From the entries, filter out every line that lacks "round" and copy the rest.

Stored items:
────────

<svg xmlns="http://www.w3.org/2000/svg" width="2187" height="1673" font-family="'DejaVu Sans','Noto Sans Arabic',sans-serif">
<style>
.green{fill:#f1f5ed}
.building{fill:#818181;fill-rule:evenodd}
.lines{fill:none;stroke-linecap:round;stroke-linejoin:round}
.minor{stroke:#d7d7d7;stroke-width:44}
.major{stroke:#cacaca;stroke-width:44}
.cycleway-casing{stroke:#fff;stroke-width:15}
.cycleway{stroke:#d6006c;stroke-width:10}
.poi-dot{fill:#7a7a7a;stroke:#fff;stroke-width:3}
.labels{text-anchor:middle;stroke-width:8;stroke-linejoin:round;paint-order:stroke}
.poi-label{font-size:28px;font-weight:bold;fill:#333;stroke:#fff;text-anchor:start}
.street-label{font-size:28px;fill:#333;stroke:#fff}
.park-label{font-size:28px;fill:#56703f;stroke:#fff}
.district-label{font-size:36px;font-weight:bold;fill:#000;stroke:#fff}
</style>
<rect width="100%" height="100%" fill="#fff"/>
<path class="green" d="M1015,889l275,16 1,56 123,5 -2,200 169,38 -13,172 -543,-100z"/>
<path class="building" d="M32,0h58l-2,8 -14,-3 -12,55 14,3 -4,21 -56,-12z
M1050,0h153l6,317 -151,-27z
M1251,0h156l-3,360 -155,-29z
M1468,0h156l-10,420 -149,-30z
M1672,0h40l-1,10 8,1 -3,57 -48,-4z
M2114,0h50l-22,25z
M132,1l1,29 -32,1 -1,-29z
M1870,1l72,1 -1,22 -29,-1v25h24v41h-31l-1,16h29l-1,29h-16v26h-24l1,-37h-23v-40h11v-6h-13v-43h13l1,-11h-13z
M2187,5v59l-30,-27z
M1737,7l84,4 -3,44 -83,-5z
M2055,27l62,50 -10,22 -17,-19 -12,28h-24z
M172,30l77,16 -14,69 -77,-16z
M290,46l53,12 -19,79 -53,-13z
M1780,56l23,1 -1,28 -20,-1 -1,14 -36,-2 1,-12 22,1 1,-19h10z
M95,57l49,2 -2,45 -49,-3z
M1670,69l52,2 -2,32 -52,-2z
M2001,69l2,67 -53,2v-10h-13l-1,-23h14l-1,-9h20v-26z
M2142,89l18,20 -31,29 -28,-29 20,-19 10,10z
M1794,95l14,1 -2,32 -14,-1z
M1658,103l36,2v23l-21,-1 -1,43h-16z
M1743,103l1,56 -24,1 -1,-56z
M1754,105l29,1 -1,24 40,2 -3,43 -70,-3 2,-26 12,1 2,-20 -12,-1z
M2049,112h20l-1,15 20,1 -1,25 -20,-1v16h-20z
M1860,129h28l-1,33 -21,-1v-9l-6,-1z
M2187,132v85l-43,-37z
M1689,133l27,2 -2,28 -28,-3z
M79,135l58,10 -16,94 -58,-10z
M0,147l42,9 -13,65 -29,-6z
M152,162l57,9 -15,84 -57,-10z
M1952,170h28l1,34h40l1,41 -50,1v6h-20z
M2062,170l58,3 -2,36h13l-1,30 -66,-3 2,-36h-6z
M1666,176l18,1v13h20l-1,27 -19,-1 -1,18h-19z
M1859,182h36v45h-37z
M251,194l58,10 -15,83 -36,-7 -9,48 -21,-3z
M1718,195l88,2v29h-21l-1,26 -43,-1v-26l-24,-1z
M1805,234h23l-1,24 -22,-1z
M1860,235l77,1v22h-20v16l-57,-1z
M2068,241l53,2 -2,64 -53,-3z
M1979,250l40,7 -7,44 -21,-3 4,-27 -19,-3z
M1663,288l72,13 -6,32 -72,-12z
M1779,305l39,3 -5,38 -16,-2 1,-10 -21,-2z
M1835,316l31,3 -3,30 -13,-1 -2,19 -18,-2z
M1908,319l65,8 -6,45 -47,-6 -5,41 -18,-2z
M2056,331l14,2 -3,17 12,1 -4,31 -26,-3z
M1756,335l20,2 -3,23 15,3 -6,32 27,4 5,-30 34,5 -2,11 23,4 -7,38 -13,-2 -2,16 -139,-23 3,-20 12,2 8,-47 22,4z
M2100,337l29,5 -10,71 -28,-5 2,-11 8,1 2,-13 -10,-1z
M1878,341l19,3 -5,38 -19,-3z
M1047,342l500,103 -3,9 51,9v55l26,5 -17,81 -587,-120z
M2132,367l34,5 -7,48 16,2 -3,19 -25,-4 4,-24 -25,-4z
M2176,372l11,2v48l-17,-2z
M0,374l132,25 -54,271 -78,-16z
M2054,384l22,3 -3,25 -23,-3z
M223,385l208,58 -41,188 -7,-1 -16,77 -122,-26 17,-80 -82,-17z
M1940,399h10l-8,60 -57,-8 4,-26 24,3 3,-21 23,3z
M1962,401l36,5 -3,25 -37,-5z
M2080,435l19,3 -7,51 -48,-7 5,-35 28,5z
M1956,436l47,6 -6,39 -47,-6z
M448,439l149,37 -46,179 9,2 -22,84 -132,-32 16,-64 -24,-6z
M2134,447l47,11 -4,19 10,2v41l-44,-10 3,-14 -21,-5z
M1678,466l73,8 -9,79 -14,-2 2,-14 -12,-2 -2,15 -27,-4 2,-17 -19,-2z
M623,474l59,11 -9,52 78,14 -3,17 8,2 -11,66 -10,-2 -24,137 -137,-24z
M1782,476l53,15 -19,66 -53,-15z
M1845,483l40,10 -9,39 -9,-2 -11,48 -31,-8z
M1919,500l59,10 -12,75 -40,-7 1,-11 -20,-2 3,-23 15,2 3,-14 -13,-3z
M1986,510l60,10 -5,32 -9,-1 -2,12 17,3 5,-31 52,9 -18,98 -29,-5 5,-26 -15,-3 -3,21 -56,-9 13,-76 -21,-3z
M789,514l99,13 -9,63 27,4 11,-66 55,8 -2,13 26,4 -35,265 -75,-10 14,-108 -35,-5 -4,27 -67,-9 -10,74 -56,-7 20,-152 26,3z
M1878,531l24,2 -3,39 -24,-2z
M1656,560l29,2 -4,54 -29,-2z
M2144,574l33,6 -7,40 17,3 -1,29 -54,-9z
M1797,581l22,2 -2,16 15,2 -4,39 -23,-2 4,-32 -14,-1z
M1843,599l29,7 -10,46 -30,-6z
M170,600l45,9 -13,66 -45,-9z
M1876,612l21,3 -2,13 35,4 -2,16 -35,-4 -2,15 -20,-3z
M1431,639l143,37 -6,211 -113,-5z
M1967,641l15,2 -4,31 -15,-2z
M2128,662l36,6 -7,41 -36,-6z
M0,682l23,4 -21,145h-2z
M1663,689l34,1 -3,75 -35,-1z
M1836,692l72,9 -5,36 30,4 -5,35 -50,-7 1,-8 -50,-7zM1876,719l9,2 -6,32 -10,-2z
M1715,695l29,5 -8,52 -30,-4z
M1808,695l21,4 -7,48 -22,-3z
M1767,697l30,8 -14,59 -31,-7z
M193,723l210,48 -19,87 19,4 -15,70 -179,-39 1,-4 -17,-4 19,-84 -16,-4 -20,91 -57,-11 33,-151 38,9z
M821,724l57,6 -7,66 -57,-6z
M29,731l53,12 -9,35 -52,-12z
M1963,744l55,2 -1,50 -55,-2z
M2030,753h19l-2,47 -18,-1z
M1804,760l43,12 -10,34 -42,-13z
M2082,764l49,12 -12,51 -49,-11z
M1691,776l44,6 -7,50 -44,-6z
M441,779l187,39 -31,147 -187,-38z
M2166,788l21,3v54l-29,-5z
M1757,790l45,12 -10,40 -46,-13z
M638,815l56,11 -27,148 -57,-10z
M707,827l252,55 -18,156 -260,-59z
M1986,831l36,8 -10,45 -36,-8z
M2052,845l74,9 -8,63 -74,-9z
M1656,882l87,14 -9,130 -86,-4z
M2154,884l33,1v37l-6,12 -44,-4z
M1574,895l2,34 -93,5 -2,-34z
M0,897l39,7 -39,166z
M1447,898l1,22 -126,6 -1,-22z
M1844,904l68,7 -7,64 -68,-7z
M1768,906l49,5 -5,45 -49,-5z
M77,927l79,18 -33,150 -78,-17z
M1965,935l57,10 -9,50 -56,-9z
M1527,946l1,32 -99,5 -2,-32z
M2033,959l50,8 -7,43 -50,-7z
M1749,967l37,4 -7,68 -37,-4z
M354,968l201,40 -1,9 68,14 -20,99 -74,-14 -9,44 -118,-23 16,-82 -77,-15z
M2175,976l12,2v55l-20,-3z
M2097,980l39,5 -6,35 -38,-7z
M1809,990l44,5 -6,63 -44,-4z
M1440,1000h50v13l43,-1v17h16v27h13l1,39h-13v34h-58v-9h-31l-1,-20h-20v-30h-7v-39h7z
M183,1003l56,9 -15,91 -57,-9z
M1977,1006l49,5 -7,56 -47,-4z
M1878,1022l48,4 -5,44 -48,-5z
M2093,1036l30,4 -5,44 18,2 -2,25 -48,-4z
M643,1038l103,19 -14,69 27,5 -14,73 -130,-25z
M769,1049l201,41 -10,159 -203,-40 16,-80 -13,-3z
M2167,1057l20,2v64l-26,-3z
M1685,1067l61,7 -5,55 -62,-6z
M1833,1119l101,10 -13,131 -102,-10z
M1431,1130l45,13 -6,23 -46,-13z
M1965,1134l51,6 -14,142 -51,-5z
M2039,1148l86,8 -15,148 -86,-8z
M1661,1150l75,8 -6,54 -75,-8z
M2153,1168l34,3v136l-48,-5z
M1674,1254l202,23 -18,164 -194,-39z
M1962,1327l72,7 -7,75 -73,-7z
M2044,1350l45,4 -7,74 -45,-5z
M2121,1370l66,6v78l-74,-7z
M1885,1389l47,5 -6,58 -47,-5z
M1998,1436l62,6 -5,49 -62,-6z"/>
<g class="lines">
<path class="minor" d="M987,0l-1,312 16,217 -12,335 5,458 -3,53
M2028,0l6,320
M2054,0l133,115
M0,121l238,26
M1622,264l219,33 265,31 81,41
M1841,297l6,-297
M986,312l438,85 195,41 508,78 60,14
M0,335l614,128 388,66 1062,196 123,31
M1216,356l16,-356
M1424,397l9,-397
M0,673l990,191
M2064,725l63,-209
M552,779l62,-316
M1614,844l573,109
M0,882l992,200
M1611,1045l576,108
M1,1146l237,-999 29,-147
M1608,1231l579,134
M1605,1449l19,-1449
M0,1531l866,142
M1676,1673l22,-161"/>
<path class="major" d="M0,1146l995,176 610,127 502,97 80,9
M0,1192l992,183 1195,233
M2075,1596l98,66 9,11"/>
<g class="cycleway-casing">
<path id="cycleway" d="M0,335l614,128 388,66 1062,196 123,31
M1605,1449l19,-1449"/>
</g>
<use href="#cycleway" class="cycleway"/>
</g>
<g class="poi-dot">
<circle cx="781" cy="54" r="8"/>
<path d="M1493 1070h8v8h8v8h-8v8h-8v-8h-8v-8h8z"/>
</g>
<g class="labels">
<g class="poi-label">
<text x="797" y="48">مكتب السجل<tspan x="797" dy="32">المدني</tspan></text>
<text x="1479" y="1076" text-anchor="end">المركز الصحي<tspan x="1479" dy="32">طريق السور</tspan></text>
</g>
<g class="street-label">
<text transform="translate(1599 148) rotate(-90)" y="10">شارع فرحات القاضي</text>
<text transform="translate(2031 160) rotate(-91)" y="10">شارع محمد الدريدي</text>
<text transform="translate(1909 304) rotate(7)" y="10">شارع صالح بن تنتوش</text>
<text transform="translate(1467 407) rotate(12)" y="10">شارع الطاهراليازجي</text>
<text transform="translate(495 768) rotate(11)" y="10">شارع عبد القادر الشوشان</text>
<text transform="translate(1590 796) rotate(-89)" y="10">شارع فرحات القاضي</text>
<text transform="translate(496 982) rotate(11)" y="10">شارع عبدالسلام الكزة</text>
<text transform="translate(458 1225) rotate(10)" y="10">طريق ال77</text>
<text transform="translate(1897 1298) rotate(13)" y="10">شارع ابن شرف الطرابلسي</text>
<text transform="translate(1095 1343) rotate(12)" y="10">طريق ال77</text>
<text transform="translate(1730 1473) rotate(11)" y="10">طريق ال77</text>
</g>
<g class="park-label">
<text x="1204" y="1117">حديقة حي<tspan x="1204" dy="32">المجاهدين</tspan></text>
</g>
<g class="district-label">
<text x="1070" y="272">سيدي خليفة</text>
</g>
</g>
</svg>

────────

Answer for this exercise
.lines{fill:none;stroke-linecap:round;stroke-linejoin:round}
.labels{text-anchor:middle;stroke-width:8;stroke-linejoin:round;paint-order:stroke}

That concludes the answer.